This patient is suffering from toxic shock syndrome (TSS). The management of toxic shock syndrome is primarily supportive with aggressive IV fluid rehydration and antibiotics.
Toxic shock syndrome most commonly occurs in women using tampons within 5 days after the onset of their menstrual period. The presentation of TSS includes fever, nausea/vomiting, diarrhea, conjunctivitis, and diffuse "sunburn-like" rash. Desquamation of the palms and soles typically occurs during recovery, 1-2 weeks after the acute phase of the illness. The cornerstone of treatment is IV fluid rehydration and antibiotics. There are numerous complications that may develop as a result of TSS and require attention, including acute respiratory distress syndrome requiring mechanical ventilation, renal failure requiring dialysis, and disseminated intravascular coagulation/hemorrhage.
Bryner discusses the wide variety of etiologies of toxic shock syndrome beyond the association with tampons/menstruation, noting that nonmenstrual toxic shock syndrome is often a diagnosis that is initially overlooked. Associated clinical conditions can include barrier contraceptive use, surgical wound infection, burn wounds, cuts or other skin lesions, or arthritis. Approximately 50% of TSS cases are nonmenstrual, with 25% of these occurring in men.
Low discusses the pathogenesis of and limited treatment options for toxic shock syndrome. TSS is due to antigen-mediated cytokine storm and concomitant neutrophil activation resulting in the release of inflammatory mediators that ultimately cause respiratory failure, vascular leakage, and shock. Streptococcal TSS carries a mortality of around 50%; however, studies are ongoing to investigate a potential role for IVIG in the treatment of this disease.

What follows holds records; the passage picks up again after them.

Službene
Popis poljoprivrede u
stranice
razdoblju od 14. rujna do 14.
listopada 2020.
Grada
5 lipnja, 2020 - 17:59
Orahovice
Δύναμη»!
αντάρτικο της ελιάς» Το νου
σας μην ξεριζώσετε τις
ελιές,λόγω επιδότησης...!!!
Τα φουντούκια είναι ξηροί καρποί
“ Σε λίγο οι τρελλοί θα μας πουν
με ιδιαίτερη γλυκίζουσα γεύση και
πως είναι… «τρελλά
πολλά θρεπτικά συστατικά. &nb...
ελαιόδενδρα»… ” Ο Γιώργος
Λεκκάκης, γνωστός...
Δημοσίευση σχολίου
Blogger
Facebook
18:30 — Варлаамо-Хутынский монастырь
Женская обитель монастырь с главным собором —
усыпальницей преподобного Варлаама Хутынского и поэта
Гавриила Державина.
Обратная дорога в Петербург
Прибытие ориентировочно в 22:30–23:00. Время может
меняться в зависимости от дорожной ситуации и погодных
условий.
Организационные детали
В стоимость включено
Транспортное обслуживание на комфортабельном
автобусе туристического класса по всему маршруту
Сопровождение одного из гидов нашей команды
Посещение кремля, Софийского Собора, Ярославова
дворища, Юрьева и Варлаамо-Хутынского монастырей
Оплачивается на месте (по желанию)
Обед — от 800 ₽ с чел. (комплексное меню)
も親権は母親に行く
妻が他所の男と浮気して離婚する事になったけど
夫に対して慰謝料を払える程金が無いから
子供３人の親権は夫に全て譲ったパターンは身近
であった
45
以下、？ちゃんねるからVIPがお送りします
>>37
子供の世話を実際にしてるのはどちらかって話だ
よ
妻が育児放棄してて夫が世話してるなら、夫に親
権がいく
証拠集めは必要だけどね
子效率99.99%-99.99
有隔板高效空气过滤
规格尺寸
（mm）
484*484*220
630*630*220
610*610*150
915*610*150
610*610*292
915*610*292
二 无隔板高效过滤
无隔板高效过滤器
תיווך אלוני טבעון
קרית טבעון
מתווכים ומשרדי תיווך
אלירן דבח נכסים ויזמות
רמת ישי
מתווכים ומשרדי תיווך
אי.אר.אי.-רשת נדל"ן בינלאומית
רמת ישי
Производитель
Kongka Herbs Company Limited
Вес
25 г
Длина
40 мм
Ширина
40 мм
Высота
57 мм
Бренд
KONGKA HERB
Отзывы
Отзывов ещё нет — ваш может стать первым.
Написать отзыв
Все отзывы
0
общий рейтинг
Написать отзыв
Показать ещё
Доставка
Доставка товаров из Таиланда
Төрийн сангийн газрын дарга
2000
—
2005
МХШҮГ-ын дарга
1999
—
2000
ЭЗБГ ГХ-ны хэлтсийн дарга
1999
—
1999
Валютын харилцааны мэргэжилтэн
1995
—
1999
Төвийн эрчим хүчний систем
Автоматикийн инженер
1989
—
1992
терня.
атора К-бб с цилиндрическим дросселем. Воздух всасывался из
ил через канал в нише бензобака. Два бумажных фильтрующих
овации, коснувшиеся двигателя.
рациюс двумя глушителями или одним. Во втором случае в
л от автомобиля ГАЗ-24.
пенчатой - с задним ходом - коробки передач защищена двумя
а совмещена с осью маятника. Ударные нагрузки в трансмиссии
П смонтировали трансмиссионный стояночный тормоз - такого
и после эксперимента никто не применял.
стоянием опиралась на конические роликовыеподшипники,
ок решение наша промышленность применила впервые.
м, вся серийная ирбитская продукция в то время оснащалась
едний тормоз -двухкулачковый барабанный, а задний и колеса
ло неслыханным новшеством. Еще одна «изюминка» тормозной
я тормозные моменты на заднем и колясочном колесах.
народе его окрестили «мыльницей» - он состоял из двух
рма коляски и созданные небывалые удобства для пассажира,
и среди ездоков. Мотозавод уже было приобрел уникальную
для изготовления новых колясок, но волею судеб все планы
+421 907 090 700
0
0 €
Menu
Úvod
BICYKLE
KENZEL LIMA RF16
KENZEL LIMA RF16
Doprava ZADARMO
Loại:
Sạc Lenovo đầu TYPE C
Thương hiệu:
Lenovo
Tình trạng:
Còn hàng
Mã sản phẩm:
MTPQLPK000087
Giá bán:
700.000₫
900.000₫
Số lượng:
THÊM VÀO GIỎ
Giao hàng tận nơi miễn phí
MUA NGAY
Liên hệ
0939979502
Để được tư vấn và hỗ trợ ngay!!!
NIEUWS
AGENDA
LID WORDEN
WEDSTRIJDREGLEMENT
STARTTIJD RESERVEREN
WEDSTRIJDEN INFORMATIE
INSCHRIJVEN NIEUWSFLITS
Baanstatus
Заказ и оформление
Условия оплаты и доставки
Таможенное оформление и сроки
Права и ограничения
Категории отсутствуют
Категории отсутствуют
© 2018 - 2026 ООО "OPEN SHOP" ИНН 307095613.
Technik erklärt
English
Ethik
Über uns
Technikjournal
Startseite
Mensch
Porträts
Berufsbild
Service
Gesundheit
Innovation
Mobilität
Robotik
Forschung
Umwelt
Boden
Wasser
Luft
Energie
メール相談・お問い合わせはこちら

Figure A is a "red, strawberry" tongue, a relatively common manifestation of toxic shock syndrome. Figure B is an image of the diffuse macular erythematous rash characteristic of toxic shock syndrome. Illustration A is a timeline of the presenting characteristics of toxic shock syndrome. Illustration B is a depiction of the pathogenesis of TSS.
Answer 1: Antibiotics are recommended in the treatment of TSS; however, empiric treatment involving penicillin G requires combination with an additional beta-lactamase resistant antibiotic until culture results are returned. Additionally, clindamycin has been demonstrated to be a superior agent for Streptococcal TSS. For Staphylococcal TSS, nafcillin, oxacillin, a 1st-generation cephalosporin, or vancomycin are typically recommended.
Answer 3: High-dose corticosteroid therapy has not been shown to be beneficial for TSS patients; stress-dose therapy may be useful in patients with refractory shock. Treatment should always start with IV hydration support and source control (antibiotics, I&D, etc).
Answer 4: Doxycycline is the appropriate treatment for Rocky Mountain Spotted Fever, a disease in the differential diagnosis of TSS. RMSF differs from TSS in that RMSF involves headache and a petechial (as opposed to diffusely erythematous) rash that starts on the palms and soles. This patient's presentation is much more suggestive of TSS.
Answer 5: An I&D is appropriate for TSS cases due to underlying infection such as necrotizing fasciitis, which does not fit this patient's presentation.